• _Exercise instructions_: Take the entries below and print, exactly, the stretch from the line containing "non ha limiti." through the line containing "prese con Gisella.", both included.

Dataset entries:

◆ ◆ ◆ ◆ ◆ ◆ ◆

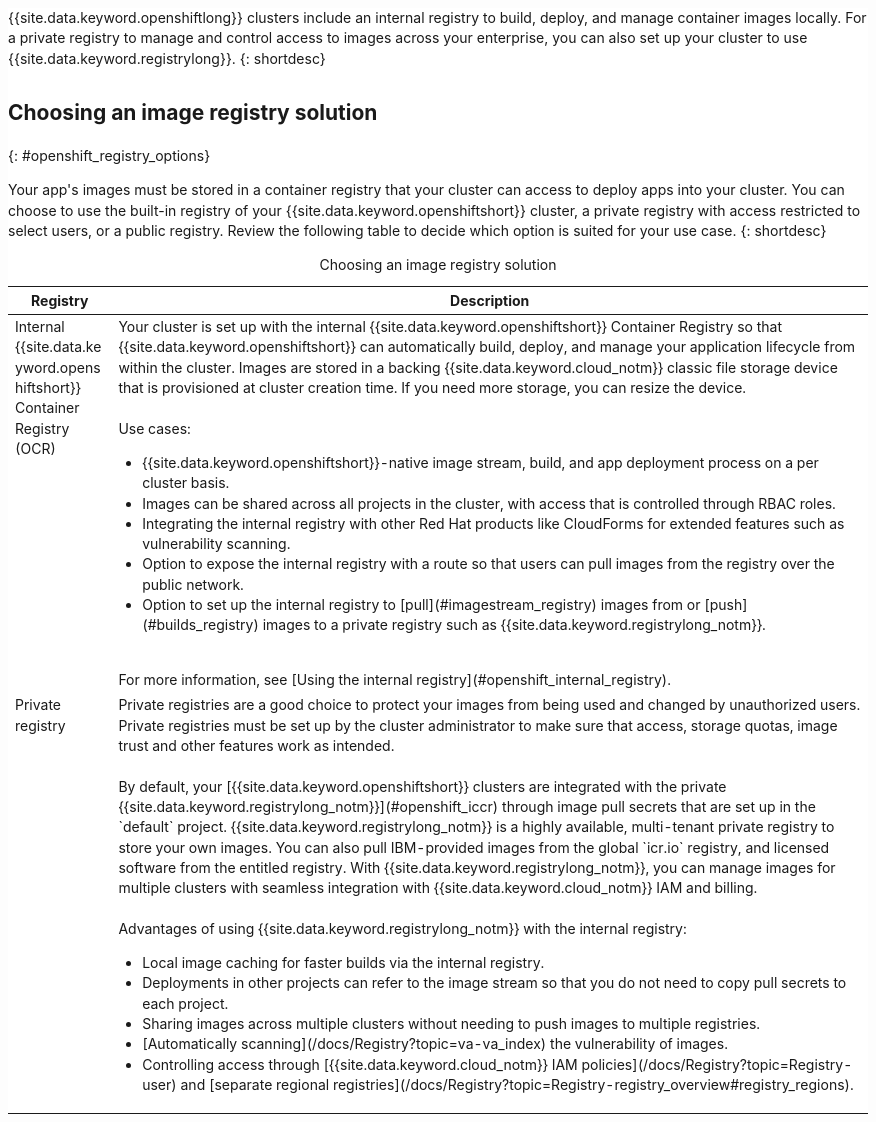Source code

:{{site.data.keyword.openshiftlong}} clusters include an internal registry to build, deploy, and manage container images locally. For a private registry to manage and control access to images across your enterprise, you can also set up your cluster to use {{site.data.keyword.registrylong}}.
{: shortdesc}

## Choosing an image registry solution
{: #openshift_registry_options}

Your app's images must be stored in a container registry that your cluster can access to deploy apps into your cluster. You can choose to use the built-in registry of your {{site.data.keyword.openshiftshort}} cluster, a private registry with access restricted to select users, or a public registry. Review the following table to decide which option is suited for your use case.
{: shortdesc}

<table summary="The rows are read left to right, with the type of registry in column one and the description of the registry in column two.">
    <caption>Choosing an image registry solution</caption>
    <thead>
      <th>Registry</th>
      <th>Description</th>
    </thead>
    <tbody>
    <tr>
        <td>Internal {{site.data.keyword.openshiftshort}} Container Registry (OCR)</td>
        <td>Your cluster is set up with the internal {{site.data.keyword.openshiftshort}} Container Registry so that {{site.data.keyword.openshiftshort}} can automatically build, deploy, and manage your application lifecycle from within the cluster. Images are stored in a backing {{site.data.keyword.cloud_notm}} classic file storage device that is provisioned at cluster creation time. If you need more storage, you can resize the device.
        <br><br>Use cases:<ul>
        <li>{{site.data.keyword.openshiftshort}}-native image stream, build, and app deployment process on a per cluster basis.</li>
        <li>Images can be shared across all projects in the cluster, with access that is controlled through RBAC roles.</li>
        <li>Integrating the internal registry with other Red Hat products like CloudForms for extended features such as vulnerability scanning.</li>
        <li>Option to expose the internal registry with a route so that users can pull images from the registry over the public network.</li>
        <li>Option to set up the internal registry to [pull](#imagestream_registry) images from or [push](#builds_registry) images to a private registry such as {{site.data.keyword.registrylong_notm}}.</ul>
        <br>For more information, see [Using the internal registry](#openshift_internal_registry).</td>
    </tr>
    <tr>
        <td>Private registry</td>
        <td>Private registries are a good choice to protect your images from being used and changed by unauthorized users. Private registries must be set up by the cluster administrator to make sure that access, storage quotas, image trust and other features work as intended.<br><br>
        By default, your [{{site.data.keyword.openshiftshort}} clusters are integrated with the private {{site.data.keyword.registrylong_notm}}](#openshift_iccr) through image pull secrets that are set up in the `default` project. {{site.data.keyword.registrylong_notm}} is a highly available, multi-tenant private registry to store your own images. You can also pull IBM-provided images from the global `icr.io` registry, and licensed software from the entitled registry. With {{site.data.keyword.registrylong_notm}}, you can manage images for multiple clusters with seamless integration with {{site.data.keyword.cloud_notm}} IAM and billing.<br><br>
        Advantages of using {{site.data.keyword.registrylong_notm}} with the internal registry:<ul>
        <li>Local image caching for faster builds via the internal registry.</li>
        <li>Deployments in other projects can refer to the image stream so that you do not need to copy pull secrets to each project.</li>
        <li>Sharing images across multiple clusters without needing to push images to multiple registries.</li>
        <li>[Automatically scanning](/docs/Registry?topic=va-va_index) the vulnerability of images.</li>
        <li>Controlling access through [{{site.data.keyword.cloud_notm}} IAM policies](/docs/Registry?topic=Registry-user) and [separate regional registries](/docs/Registry?topic=Registry-registry_overview#registry_regions).</li>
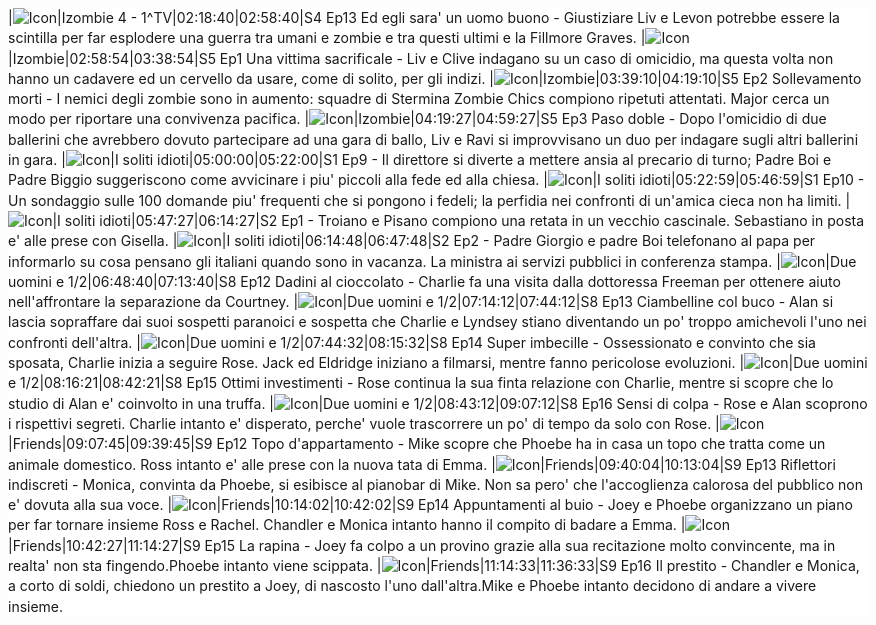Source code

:|![Icon](https://guidatv.sky.it/uuid/fa853183-c9f6-445d-b459-af764b1afc8b/cover?md5ChecksumParam=59a1be090531b4e9cf7fb64cbceea183)|Izombie 4 - 1^TV|02:18:40|02:58:40|S4 Ep13 Ed egli sara&#039; un uomo buono - Giustiziare Liv e Levon potrebbe essere la scintilla per far esplodere una guerra tra umani e zombie e tra questi ultimi e la Fillmore Graves.
|![Icon](https://guidatv.sky.it/uuid/b2a696f8-e161-4cb2-9c5b-d6a20fb63861/cover?md5ChecksumParam=aa3570602c0582483f7ffe45506b4165)|Izombie|02:58:54|03:38:54|S5 Ep1 Una vittima sacrificale - Liv e Clive indagano su un caso di omicidio, ma questa volta non hanno un cadavere ed un cervello da usare, come di solito, per gli indizi.
|![Icon](https://guidatv.sky.it/uuid/74ed7348-118e-4e1b-81f5-78918833890f/cover?md5ChecksumParam=aa3570602c0582483f7ffe45506b4165)|Izombie|03:39:10|04:19:10|S5 Ep2 Sollevamento morti - I nemici degli zombie sono in aumento: squadre di Stermina Zombie Chics compiono ripetuti attentati. Major cerca un modo per riportare una convivenza pacifica.
|![Icon](https://guidatv.sky.it/uuid/50cc167d-896c-4baf-a68b-c866b128d331/cover?md5ChecksumParam=aa3570602c0582483f7ffe45506b4165)|Izombie|04:19:27|04:59:27|S5 Ep3 Paso doble - Dopo l&#039;omicidio di due ballerini che avrebbero dovuto partecipare ad una gara di ballo, Liv e Ravi si improvvisano un duo per indagare sugli altri ballerini in gara.
|![Icon](https://guidatv.sky.it/uuid/35945990-3500-4a8a-9a71-7a621626bdea/cover?md5ChecksumParam=f3943eb2eb2179938929f3ff7767ab74)|I soliti idioti|05:00:00|05:22:00|S1 Ep9 - Il direttore si diverte a mettere ansia al precario di turno; Padre Boi e Padre Biggio suggeriscono come avvicinare i piu&#039; piccoli alla fede ed alla chiesa.
|![Icon](https://guidatv.sky.it/uuid/ce8dd083-7fa2-49f4-8d5f-5f043fc26517/cover?md5ChecksumParam=f3943eb2eb2179938929f3ff7767ab74)|I soliti idioti|05:22:59|05:46:59|S1 Ep10 - Un sondaggio sulle 100 domande piu&#039; frequenti che si pongono i fedeli; la perfidia nei confronti di un&#039;amica cieca non ha limiti.
|![Icon](https://guidatv.sky.it/uuid/457e316d-4511-4f42-9309-c9a25477b088/cover?md5ChecksumParam=7822db7ae158c1480925225542ecf614)|I soliti idioti|05:47:27|06:14:27|S2 Ep1 - Troiano e Pisano compiono una retata in un vecchio cascinale. Sebastiano in posta e&#039; alle prese con Gisella.
|![Icon](https://guidatv.sky.it/uuid/4d3d07e1-2304-402c-ba35-819dd8cc428e/cover?md5ChecksumParam=7822db7ae158c1480925225542ecf614)|I soliti idioti|06:14:48|06:47:48|S2 Ep2 - Padre Giorgio e padre Boi telefonano al papa per informarlo su cosa pensano gli italiani quando sono in vacanza. La ministra ai servizi pubblici in conferenza stampa.
|![Icon](https://guidatv.sky.it/uuid/edc4ea8d-8b5f-4fd8-a2f1-3448fbaaf060/cover?md5ChecksumParam=07807c61ca1258d0acf4dfaa9065091c)|Due uomini e 1/2|06:48:40|07:13:40|S8 Ep12 Dadini al cioccolato - Charlie fa una visita dalla dottoressa Freeman per ottenere aiuto nell&#039;affrontare la separazione da Courtney.
|![Icon](https://guidatv.sky.it/uuid/c8c3dc3c-f332-42ae-a0bc-1a92ac368268/cover?md5ChecksumParam=07807c61ca1258d0acf4dfaa9065091c)|Due uomini e 1/2|07:14:12|07:44:12|S8 Ep13 Ciambelline col buco - Alan si lascia sopraffare dai suoi sospetti paranoici e sospetta che Charlie e Lyndsey stiano diventando un po&#039; troppo amichevoli l&#039;uno nei confronti dell&#039;altra.
|![Icon](https://guidatv.sky.it/uuid/6e1705bd-36a9-42b5-ad0d-27a83d3763c9/cover?md5ChecksumParam=07807c61ca1258d0acf4dfaa9065091c)|Due uomini e 1/2|07:44:32|08:15:32|S8 Ep14 Super imbecille - Ossessionato e convinto che sia sposata, Charlie inizia a seguire Rose. Jack ed Eldridge iniziano a filmarsi, mentre fanno pericolose evoluzioni.
|![Icon](https://guidatv.sky.it/uuid/fdc53634-1c31-41cf-a452-21ca847d1852/cover?md5ChecksumParam=07807c61ca1258d0acf4dfaa9065091c)|Due uomini e 1/2|08:16:21|08:42:21|S8 Ep15 Ottimi investimenti - Rose continua la sua finta relazione con Charlie, mentre si scopre che lo studio di Alan e&#039; coinvolto in una truffa.
|![Icon](https://guidatv.sky.it/uuid/2073233d-be10-4bd2-b41f-15d574959eb2/cover?md5ChecksumParam=07807c61ca1258d0acf4dfaa9065091c)|Due uomini e 1/2|08:43:12|09:07:12|S8 Ep16 Sensi di colpa - Rose e Alan scoprono i rispettivi segreti. Charlie intanto e&#039; disperato, perche&#039; vuole trascorrere un po&#039; di tempo da solo con Rose.
|![Icon](https://guidatv.sky.it/uuid/12792ce1-0aee-4a94-9f71-c0dee969efd6/cover?md5ChecksumParam=3b8270470d6a15da2b8a49140f8b0889)|Friends|09:07:45|09:39:45|S9 Ep12 Topo d&#039;appartamento - Mike scopre che Phoebe ha in casa un topo che tratta come un animale domestico. Ross intanto e&#039; alle prese con la nuova tata di Emma.
|![Icon](https://guidatv.sky.it/uuid/423fa852-0a7a-4359-8494-96e49bbb8ace/cover?md5ChecksumParam=3b8270470d6a15da2b8a49140f8b0889)|Friends|09:40:04|10:13:04|S9 Ep13 Riflettori indiscreti - Monica, convinta da Phoebe, si esibisce al pianobar di Mike. Non sa pero&#039; che l&#039;accoglienza calorosa del pubblico non e&#039; dovuta alla sua voce.
|![Icon](https://guidatv.sky.it/uuid/405c06fd-f791-44d7-9651-a82e9d3303c1/cover?md5ChecksumParam=3b8270470d6a15da2b8a49140f8b0889)|Friends|10:14:02|10:42:02|S9 Ep14 Appuntamenti al buio - Joey e Phoebe organizzano un piano per far tornare insieme Ross e Rachel. Chandler e Monica intanto hanno il compito di badare a Emma.
|![Icon](https://guidatv.sky.it/uuid/321d0eed-5a0f-488c-a3ff-7fc6724b74fa/cover?md5ChecksumParam=3b8270470d6a15da2b8a49140f8b0889)|Friends|10:42:27|11:14:27|S9 Ep15 La rapina - Joey fa colpo a un provino grazie alla sua recitazione molto convincente, ma in realta&#039; non sta fingendo.Phoebe intanto viene scippata.
|![Icon](https://guidatv.sky.it/uuid/aa1a365c-0b46-4946-9644-c273c6715000/cover?md5ChecksumParam=3b8270470d6a15da2b8a49140f8b0889)|Friends|11:14:33|11:36:33|S9 Ep16 Il prestito - Chandler e Monica, a corto di soldi, chiedono un prestito a Joey, di nascosto l&#039;uno dall&#039;altra.Mike e Phoebe intanto decidono di andare a vivere insieme.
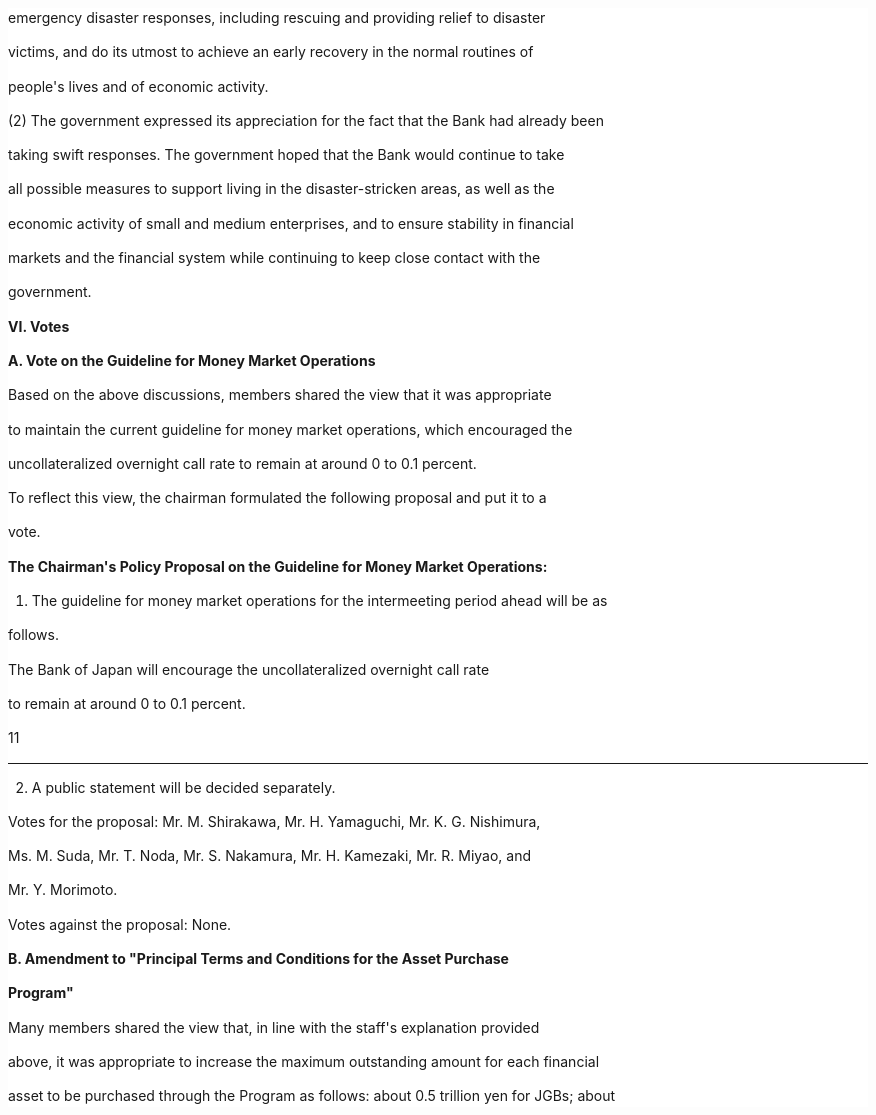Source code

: emergency disaster responses, including rescuing and providing relief to disaster

victims, and do its utmost to achieve an early recovery in the normal routines of

people's lives and of economic activity.

(2) The government expressed its appreciation for the fact that the Bank had already been

taking swift responses. The government hoped that the Bank would continue to take

all possible measures to support living in the disaster-stricken areas, as well as the

economic activity of small and medium enterprises, and to ensure stability in financial

markets and the financial system while continuing to keep close contact with the

government.

**VI. Votes**

**A. Vote on the Guideline for Money Market Operations**

Based on the above discussions, members shared the view that it was appropriate

to maintain the current guideline for money market operations, which encouraged the

uncollateralized overnight call rate to remain at around 0 to 0.1 percent.

To reflect this view, the chairman formulated the following proposal and put it to a

vote.

**The Chairman's Policy Proposal on the Guideline for Money Market Operations:**

1. The guideline for money market operations for the intermeeting period ahead will be as

follows.

The Bank of Japan will encourage the uncollateralized overnight call rate

to remain at around 0 to 0.1 percent.

11


-----

2. A public statement will be decided separately.

Votes for the proposal: Mr. M. Shirakawa, Mr. H. Yamaguchi, Mr. K. G. Nishimura,

Ms. M. Suda, Mr. T. Noda, Mr. S. Nakamura, Mr. H. Kamezaki, Mr. R. Miyao, and

Mr. Y. Morimoto.

Votes against the proposal: None.

**B. Amendment to "Principal Terms and Conditions for the Asset Purchase**

**Program"**

Many members shared the view that, in line with the staff's explanation provided

above, it was appropriate to increase the maximum outstanding amount for each financial

asset to be purchased through the Program as follows: about 0.5 trillion yen for JGBs; about
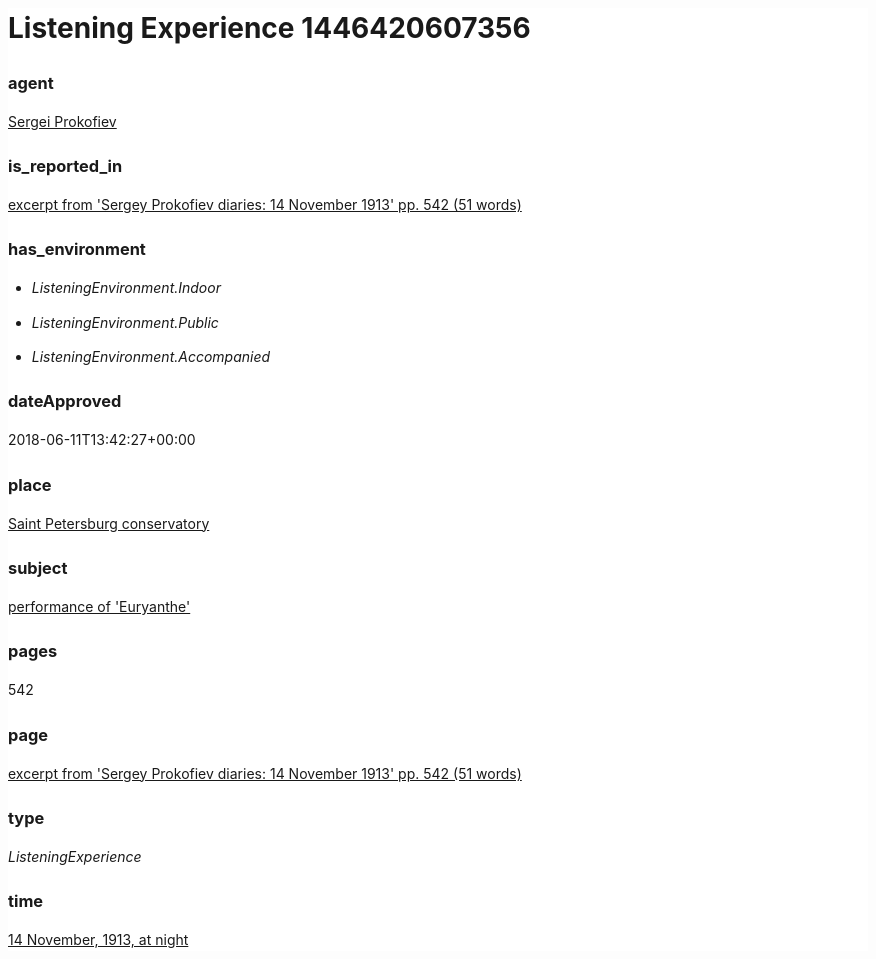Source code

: # Listening Experience 1446420607356

### agent


[Sergei Prokofiev](#Sergei-Prokofiev)

### is_reported_in


[excerpt from 'Sergey Prokofiev diaries: 14 November 1913' pp. 542 (51 words)](#excerpt-from-'Sergey-Prokofiev-diaries-14-November-1913'-pp.-542-(51-words))

### has_environment

 - *ListeningEnvironment.Indoor*

 - *ListeningEnvironment.Public*

 - *ListeningEnvironment.Accompanied*

### dateApproved


2018-06-11T13:42:27+00:00

### place


[Saint Petersburg conservatory](#Saint-Petersburg-conservatory)

### subject


[performance of 'Euryanthe'](#performance-of-'Euryanthe')

### pages


542

### page


[excerpt from 'Sergey Prokofiev diaries: 14 November 1913' pp. 542 (51 words)](#excerpt-from-'Sergey-Prokofiev-diaries-14-November-1913'-pp.-542-(51-words))

### type


*ListeningExperience*

### time


[14 November, 1913, at night](#14-November-1913-at-night)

◆ ◆ ◆ ◆ ◆ ◆ ◆

• _Answer to the problem_:
|![Icon](https://guidatv.sky.it/uuid/ce8dd083-7fa2-49f4-8d5f-5f043fc26517/cover?md5ChecksumParam=f3943eb2eb2179938929f3ff7767ab74)|I soliti idioti|05:22:59|05:46:59|S1 Ep10 - Un sondaggio sulle 100 domande piu&#039; frequenti che si pongono i fedeli; la perfidia nei confronti di un&#039;amica cieca non ha limiti.
|![Icon](https://guidatv.sky.it/uuid/457e316d-4511-4f42-9309-c9a25477b088/cover?md5ChecksumParam=7822db7ae158c1480925225542ecf614)|I soliti idioti|05:47:27|06:14:27|S2 Ep1 - Troiano e Pisano compiono una retata in un vecchio cascinale. Sebastiano in posta e&#039; alle prese con Gisella.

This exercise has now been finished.